Can you convert the stretch of the data below, from the line containing "scientific name: Aloe macrocarpa" through the line containing "family: Asteraceae", into a Markdown table with the columns Row and Entry? Include only that stretch with both end lines, number each line, and leave out blank lines and pictures.

— begin Data for processing —

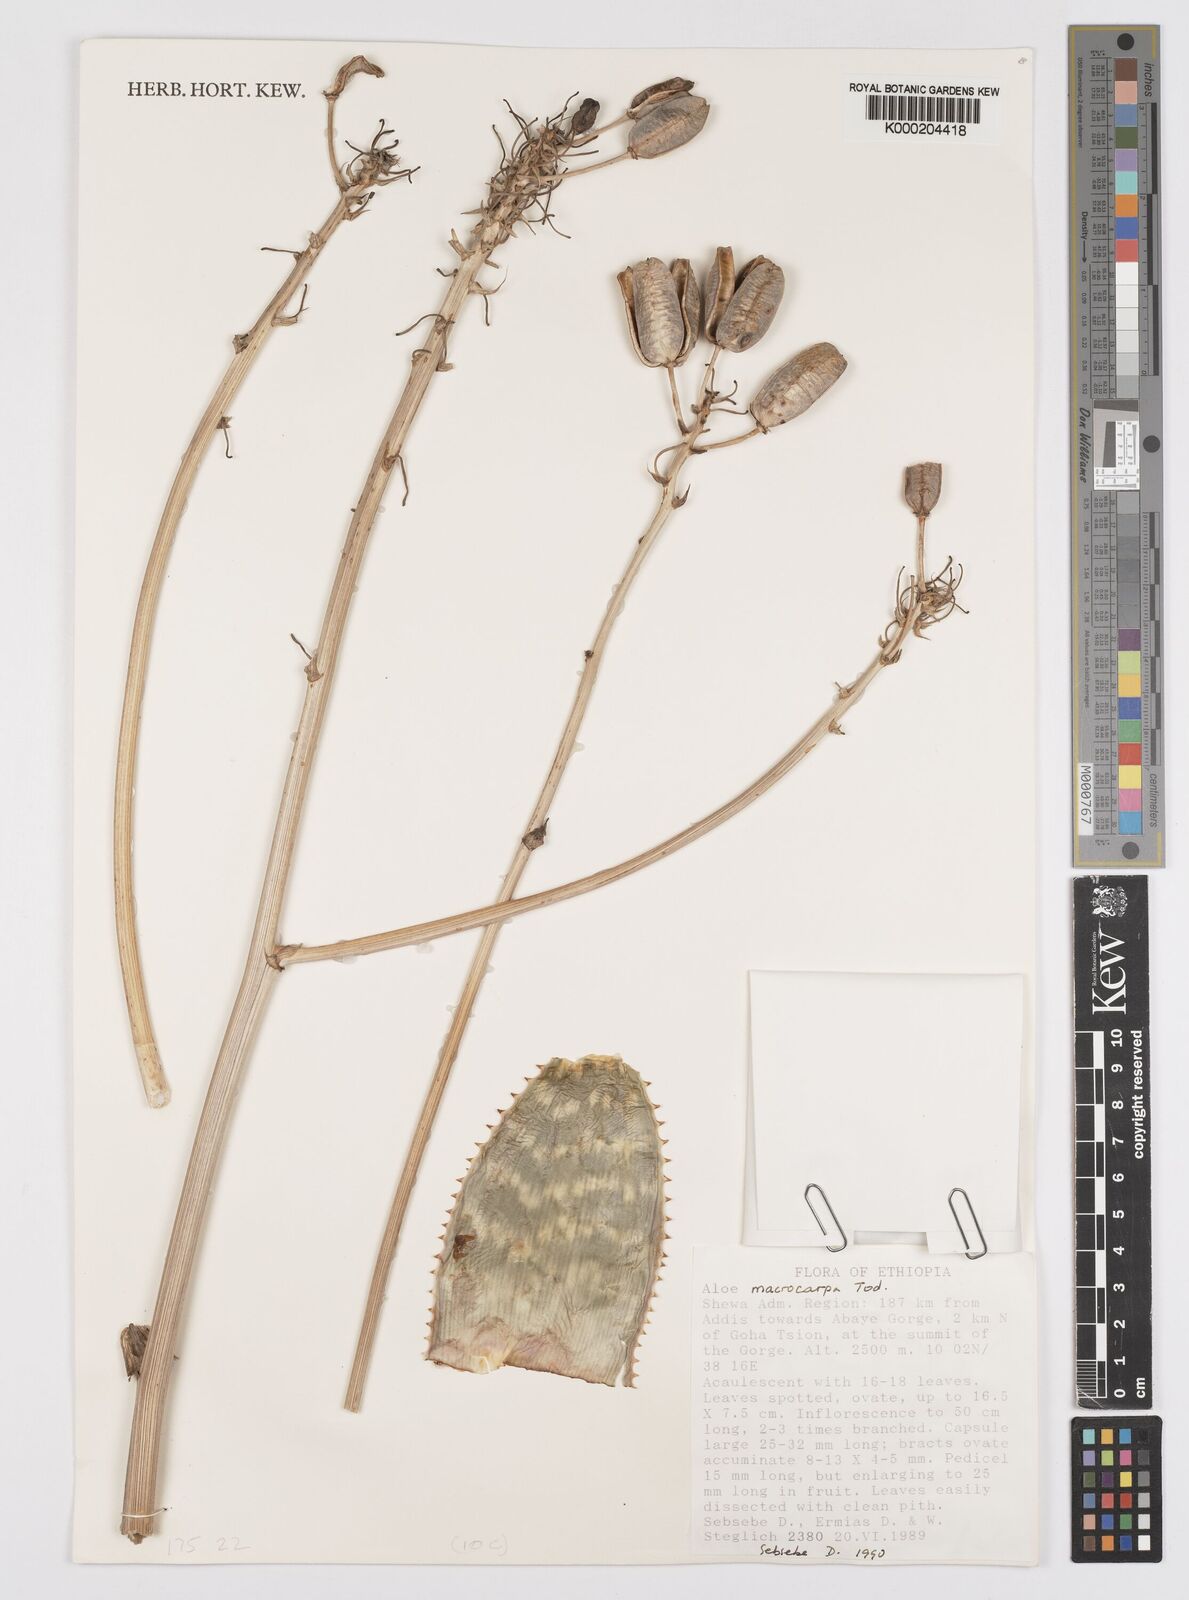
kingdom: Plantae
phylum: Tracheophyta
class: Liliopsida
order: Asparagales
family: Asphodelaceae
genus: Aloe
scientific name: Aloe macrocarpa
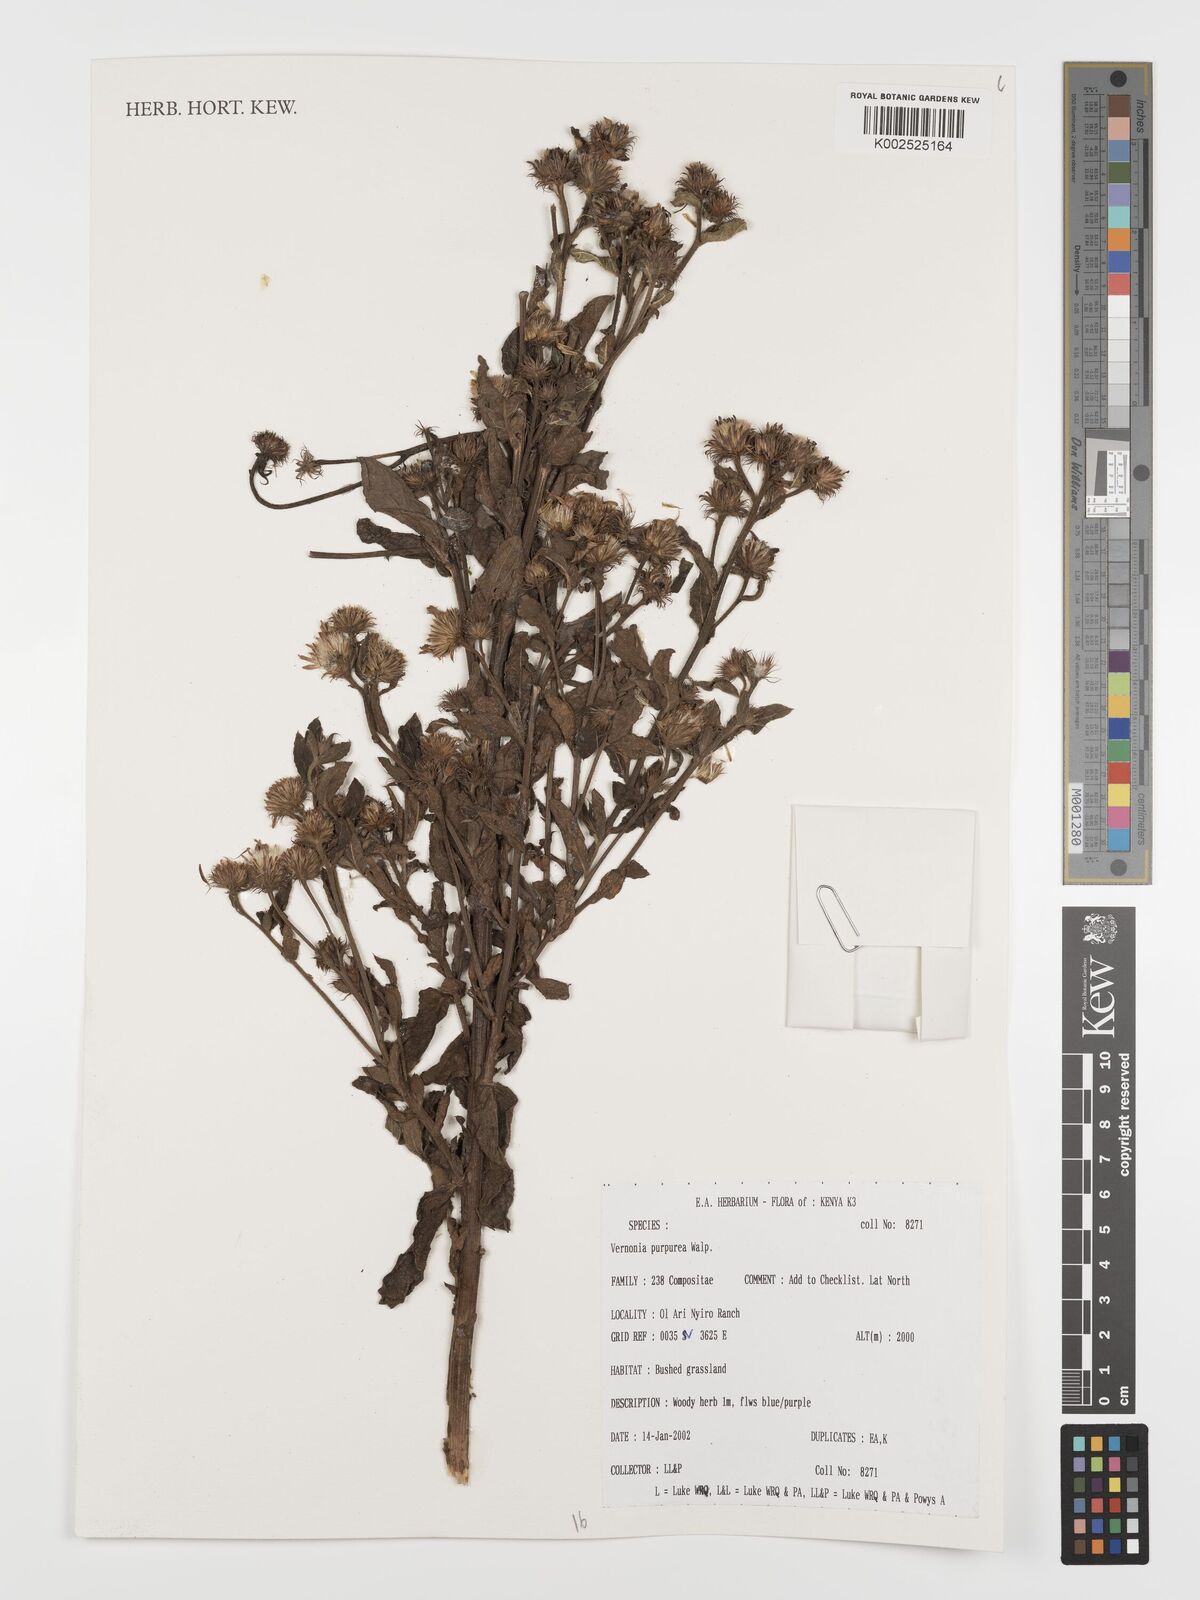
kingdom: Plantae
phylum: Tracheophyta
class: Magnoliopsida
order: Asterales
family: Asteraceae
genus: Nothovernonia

— end Data for processing —
— begin Data for processing —

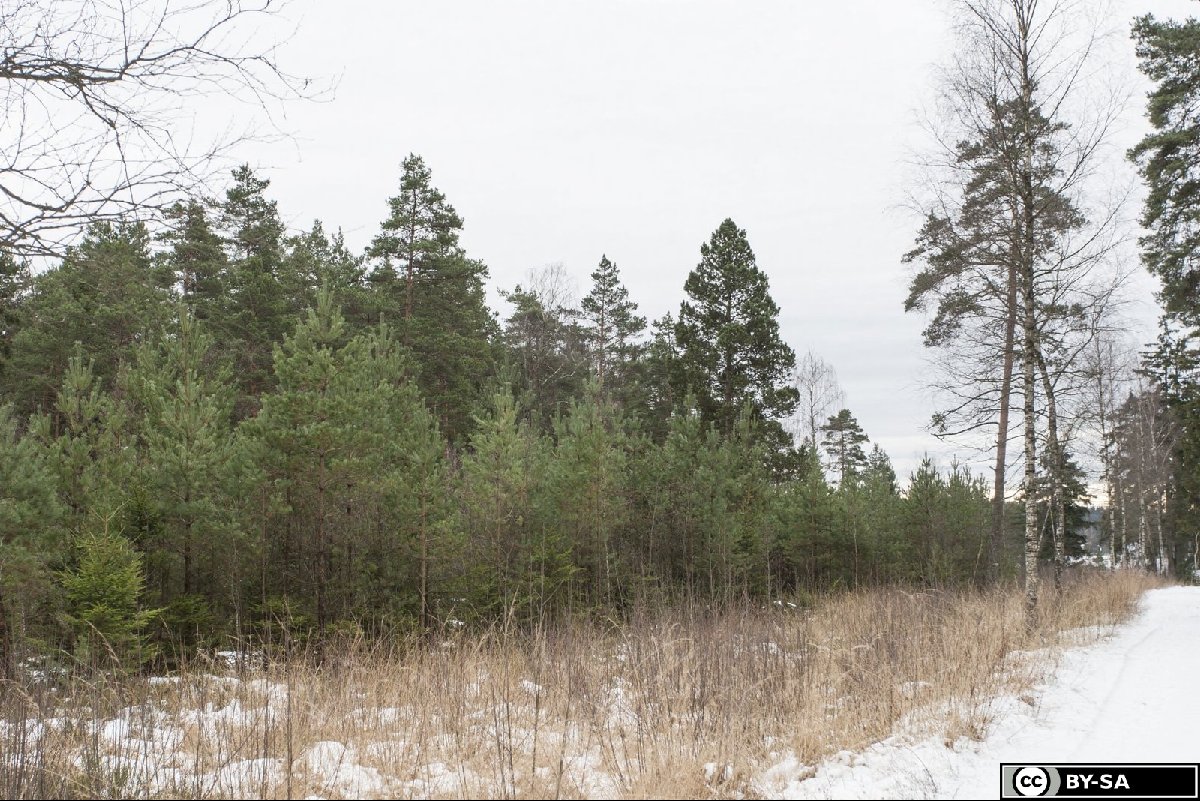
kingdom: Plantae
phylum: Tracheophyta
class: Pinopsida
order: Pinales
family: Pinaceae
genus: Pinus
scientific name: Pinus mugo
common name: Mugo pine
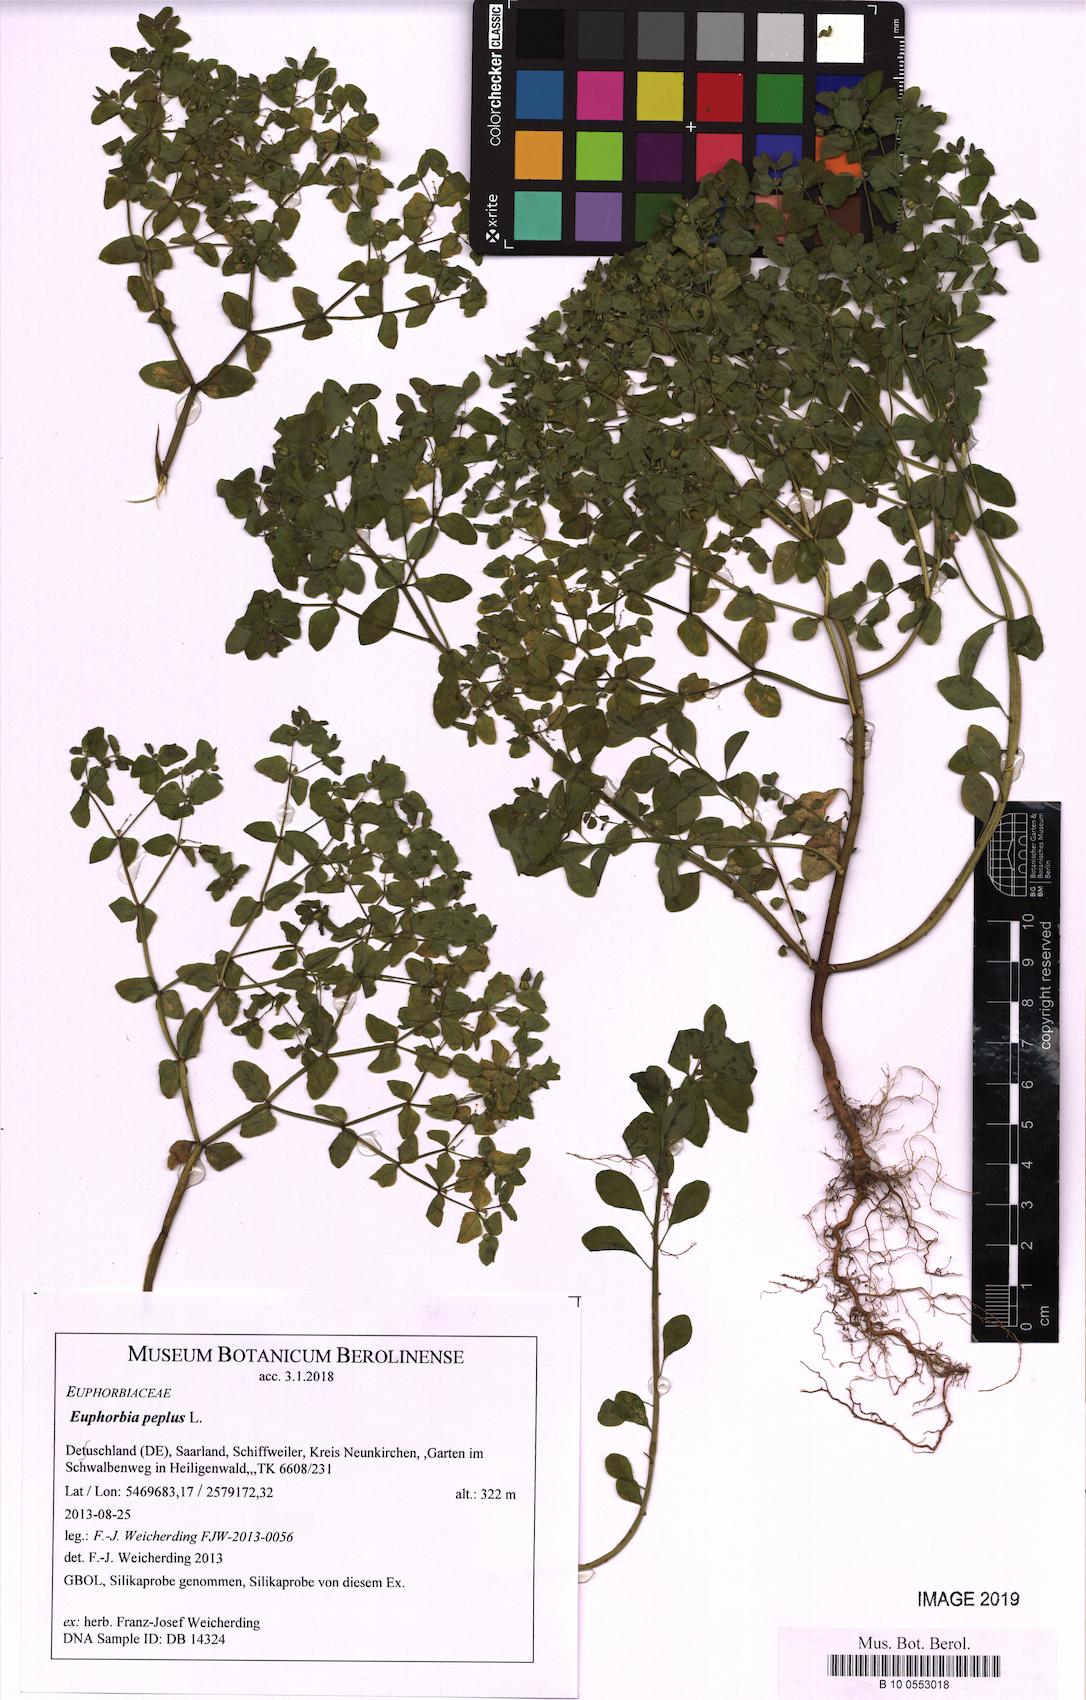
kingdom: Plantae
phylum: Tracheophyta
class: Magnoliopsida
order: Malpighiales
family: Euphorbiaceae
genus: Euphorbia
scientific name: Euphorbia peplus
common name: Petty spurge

— end Data for processing —
— begin Data for processing —

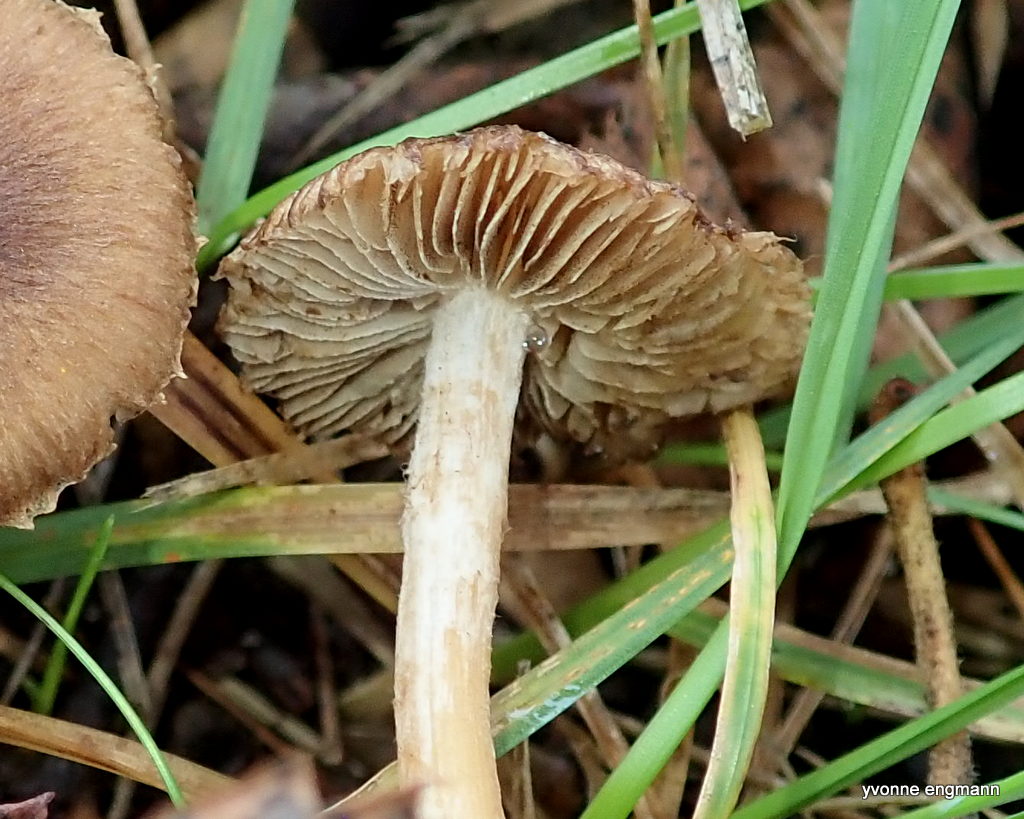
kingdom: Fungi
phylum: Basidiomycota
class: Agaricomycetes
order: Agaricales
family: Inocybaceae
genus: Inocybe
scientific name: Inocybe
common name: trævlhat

— end Data for processing —

# Correct result:
| Row | Entry |
|---|---|
| 1 | scientific name: Aloe macrocarpa |
| 2 | kingdom: Plantae |
| 3 | phylum: Tracheophyta |
| 4 | class: Magnoliopsida |
| 5 | order: Asterales |
| 6 | family: Asteraceae |